Sun Binbin, Pei Shan, Wang Qingjin, Meng Xuelei
School of Business, Qingdao University, Qingdao 266071, China.
Behav Sci (Basel). 2025 Apr 8;15(4):494. doi: 10.3390/bs15040494.
The prevalence of artificial intelligence (AI) increases social concern surrounding unethical consumer behavior in human-AI interaction. Existing research has mainly focused on anthropomorphic characteristics of AI and unethical consumer behavior (UCB). However, the role of algorithms in unethical consumer behavior, which is central to AI, is not yet fully understood. Drawing on social exchange theory, this study investigates the impact of algorithmic discrimination on UCB and explores the interrelationships and underlying mechanisms. Through three experiments, this study found that experiencing algorithmic discrimination significantly increases UCB, with anticipatory guilt mediating this relationship. Moreover, consumers' negative reciprocity beliefs moderated the effects of algorithmic discrimination on anticipatory guilt and UCB. In addition, this study distinguish between active and passive UCB based on their underlying ethical motivations. This enhances the study's universality by assessing both types of behaviors and highlighting their differences. These insights extend current research on UCB within the purview of AI agents and provide valuable insights into effectively mitigating losses caused by UCB behaviors, offering improved directions for facilitating AI agents to provide fair, reliable, and efficient interactions for both businesses and consumers.

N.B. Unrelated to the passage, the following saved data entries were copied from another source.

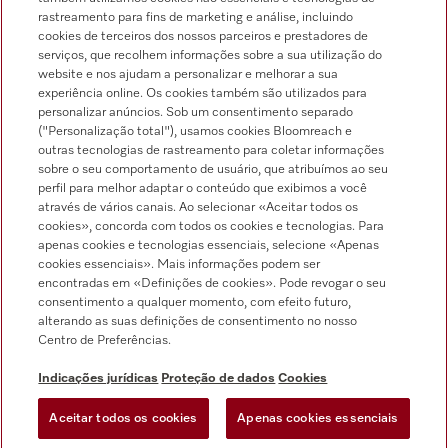
rastreamento para fins de marketing e análise, incluindo
cookies de terceiros dos nossos parceiros e prestadores de
serviços, que recolhem informações sobre a sua utilização do
Pesquisa de distribuidores
website e nos ajudam a personalizar e melhorar a sua
experiência online. Os cookies também são utilizados para
personalizar anúncios. Sob um consentimento separado
("Personalização total"), usamos cookies Bloomreach e
outras tecnologias de rastreamento para coletar informações
sobre o seu comportamento de usuário, que atribuímos ao seu
perfil para melhor adaptar o conteúdo que exibimos a você
através de vários canais. Ao selecionar «Aceitar todos os
Siga a Miele Professional
cookies», concorda com todos os cookies e tecnologias. Para
apenas cookies e tecnologias essenciais, selecione «Apenas
cookies essenciais». Mais informações podem ser
encontradas em «Definições de cookies». Pode revogar o seu
consentimento a qualquer momento, com efeito futuro,
alterando as suas definições de consentimento no nosso
Proteção de dados
Centro de Preferências.
Condições de utilização
Indicações jurídicas
Proteção de dados
Cookies
Aviso legal
Aceitar todos os cookies
Apenas cookies essenciais
Condições gerais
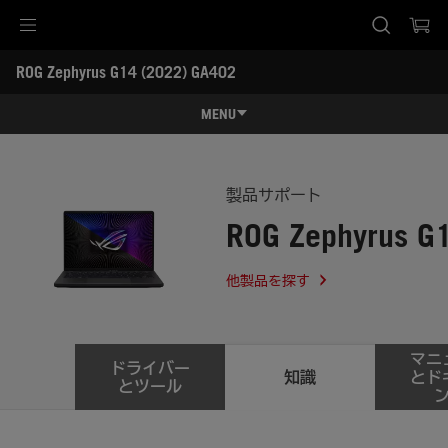
Accessibility links
ROG Zephyrus G14 (2022) GA402
Skip to content
Accessibility Help
Skip to Menu
ASUS Footer
-
サ
MENU
ポ
ー
特長
ト
特長
スペック
製品サポート
ROG Zephyrus G
ROG Nebula Display HDR
レビュー記事 / 動画
ギャラリー
他製品を探す
サポート
マニ
ドライバー
知識
とド
とツール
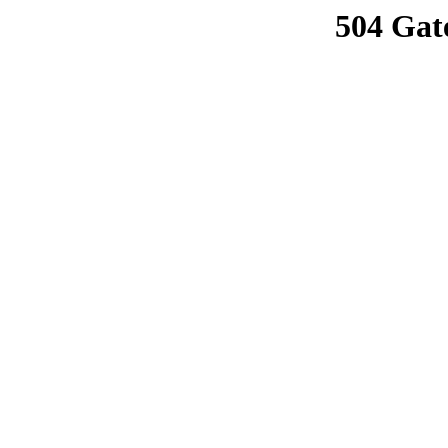
504 Gat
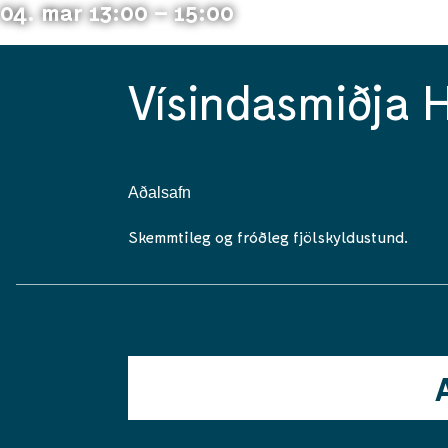
04. mar 13:00 – 15:00
Vísindasmiðja 
Aðalsafn
Skemmtileg og fróðleg fjölskyldustund.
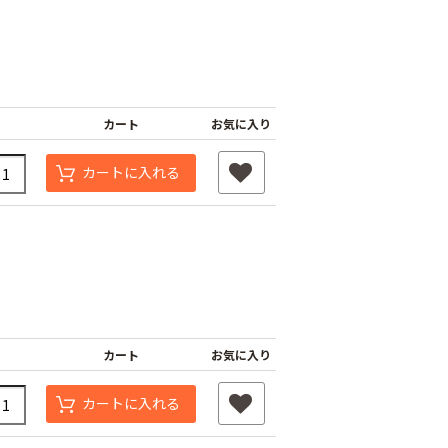
カート
お気に入り
カートに入れる
カート
お気に入り
カートに入れる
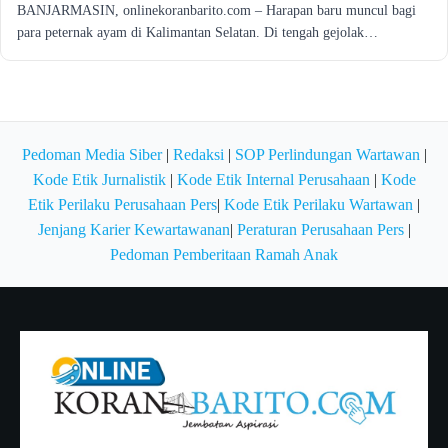
BANJARMASIN, onlinekoranbarito.com – Harapan baru muncul bagi
para peternak ayam di Kalimantan Selatan. Di tengah gejolak…
Pedoman Media Siber
|
Redaksi
|
SOP Perlindungan Wartawan
|
Kode Etik Jurnalistik
|
Kode Etik Internal Perusahaan
|
Kode
Etik Perilaku Perusahaan Pers
|
Kode Etik Perilaku Wartawan
|
Jenjang Karier Kewartawanan
|
Peraturan Perusahaan Pers
|
Pedoman Pemberitaan Ramah Anak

人工智能(AI)的普及引发了社会对人机交互中不道德消费行为的关注。现有研究主要集中在人工智能的拟人化特征和不道德消费行为(UCB)上。然而,算法在不道德消费行为中的作用,这是人工智能的核心,尚未得到充分理解。本研究借鉴社会交换理论,调查算法歧视对不道德消费行为的影响,并探讨其间的相互关系和潜在机制。通过三个实验,本研究发现,经历算法歧视会显著增加不道德消费行为,预期内疚在这一关系中起中介作用。此外,消费者的消极互惠信念调节了算法歧视对预期内疚和不道德消费行为的影响。此外,本研究根据不道德消费行为的潜在道德动机,区分了主动和被动不道德消费行为。通过评估这两种行为类型并突出它们的差异,增强了研究的普遍性。这些见解扩展了当前在人工智能代理范围内对不道德消费行为的研究,并为有效减轻不道德消费行为造成的损失提供了有价值的见解,为促进人工智能代理为企业和消费者提供公平、可靠和高效的交互提供了改进方向。